Skip every picture. Print each line from the one containing "犯罪行為に当たることは一先ず置いておくにせよ、自分も" through the end of the records below, word for word.

•••••

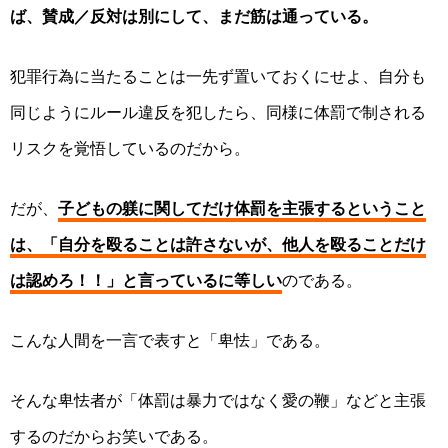
ば、賛成／反対は別にして、まだ筋は通っている。
犯罪行為に当たることは一先ず置いておくにせよ、自分も
同じようにルール違反を犯したら、同様に体罰で制される
リスクを覚悟しているのだから。
だが、
子どもの躾に関してだけ体罰を主張するということ
は、「自分を殴ることは許さないが、他人を殴ることだけ
は認めろ！！」と言っているに等しい
のである。
こんな人間を一言で表すと「卑怯」である。
そんな卑怯者が「体罰は暴力ではなく愛の鞭」などと主張
するのだからお笑いである。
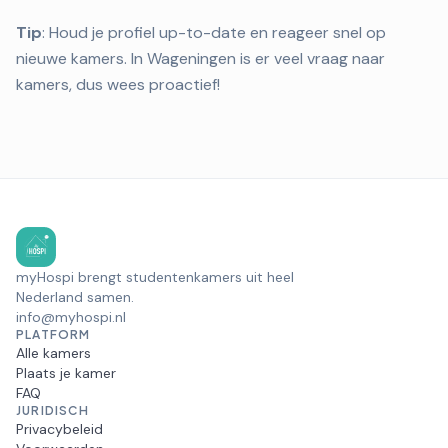
Tip
: Houd je profiel up-to-date en reageer snel op
nieuwe kamers. In Wageningen is er veel vraag naar
kamers, dus wees proactief!
myHospi brengt studentenkamers uit heel
Nederland samen.
info@myhospi.nl
PLATFORM
Alle kamers
Plaats je kamer
FAQ
JURIDISCH
Privacybeleid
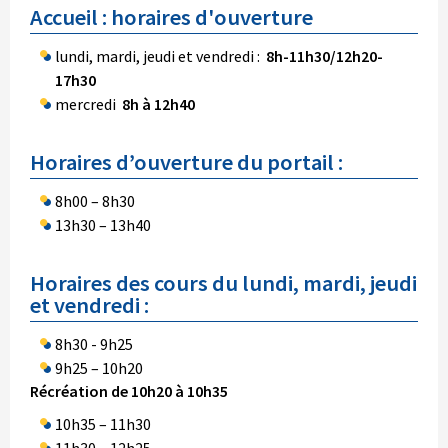
Accueil : horaires d'ouverture
lundi, mardi, jeudi et vendredi :
8h-11h30/12h20-
17h30
mercredi
8h à 12h40
Horaires d’ouverture du portail :
8h00 – 8h30
13h30 – 13h40
Horaires des cours du lundi, mardi, jeudi
et vendredi :
8h30 - 9h25
9h25 – 10h20
Récréation de 10h20 à 10h35
10h35 – 11h30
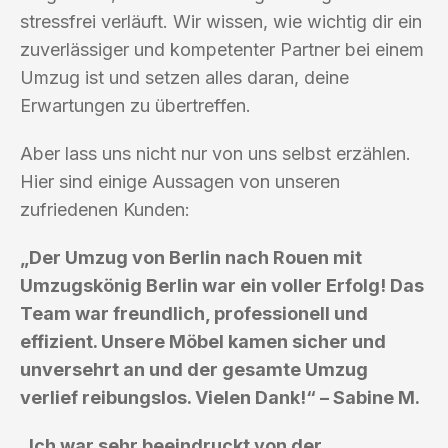
stressfrei verläuft. Wir wissen, wie wichtig dir ein
zuverlässiger und kompetenter Partner bei einem
Umzug ist und setzen alles daran, deine
Erwartungen zu übertreffen.
Aber lass uns nicht nur von uns selbst erzählen.
Hier sind einige Aussagen von unseren
zufriedenen Kunden:
„Der Umzug von Berlin nach Rouen mit
Umzugskönig Berlin war ein voller Erfolg! Das
Team war freundlich, professionell und
effizient. Unsere Möbel kamen sicher und
unversehrt an und der gesamte Umzug
verlief reibungslos. Vielen Dank!“ – Sabine M.
„Ich war sehr beeindruckt von der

•••••

WRITTEN SOLUTION
犯罪行為に当たることは一先ず置いておくにせよ、自分も
同じようにルール違反を犯したら、同様に体罰で制される
リスクを覚悟しているのだから。
だが、
子どもの躾に関してだけ体罰を主張するということ
は、「自分を殴ることは許さないが、他人を殴ることだけ
は認めろ！！」と言っているに等しい
のである。
こんな人間を一言で表すと「卑怯」である。
そんな卑怯者が「体罰は暴力ではなく愛の鞭」などと主張
するのだからお笑いである。
Tip
: Houd je profiel up-to-date en reageer snel op
nieuwe kamers. In Wageningen is er veel vraag naar
kamers, dus wees proactief!
myHospi brengt studentenkamers uit heel
Nederland samen.
info@myhospi.nl
PLATFORM
Alle kamers
Plaats je kamer
FAQ
JURIDISCH
Privacybeleid
Accueil : horaires d'ouverture
lundi, mardi, jeudi et vendredi :
8h-11h30/12h20-
17h30
mercredi
8h à 12h40
Horaires d’ouverture du portail :
8h00 – 8h30
13h30 – 13h40
Horaires des cours du lundi, mardi, jeudi
et vendredi :
8h30 - 9h25
9h25 – 10h20
Récréation de 10h20 à 10h35
10h35 – 11h30
stressfrei verläuft. Wir wissen, wie wichtig dir ein
zuverlässiger und kompetenter Partner bei einem
Umzug ist und setzen alles daran, deine
Erwartungen zu übertreffen.
Aber lass uns nicht nur von uns selbst erzählen.
Hier sind einige Aussagen von unseren
zufriedenen Kunden:
„Der Umzug von Berlin nach Rouen mit
Umzugskönig Berlin war ein voller Erfolg! Das
Team war freundlich, professionell und
effizient. Unsere Möbel kamen sicher und
unversehrt an und der gesamte Umzug
verlief reibungslos. Vielen Dank!“ – Sabine M.
„Ich war sehr beeindruckt von der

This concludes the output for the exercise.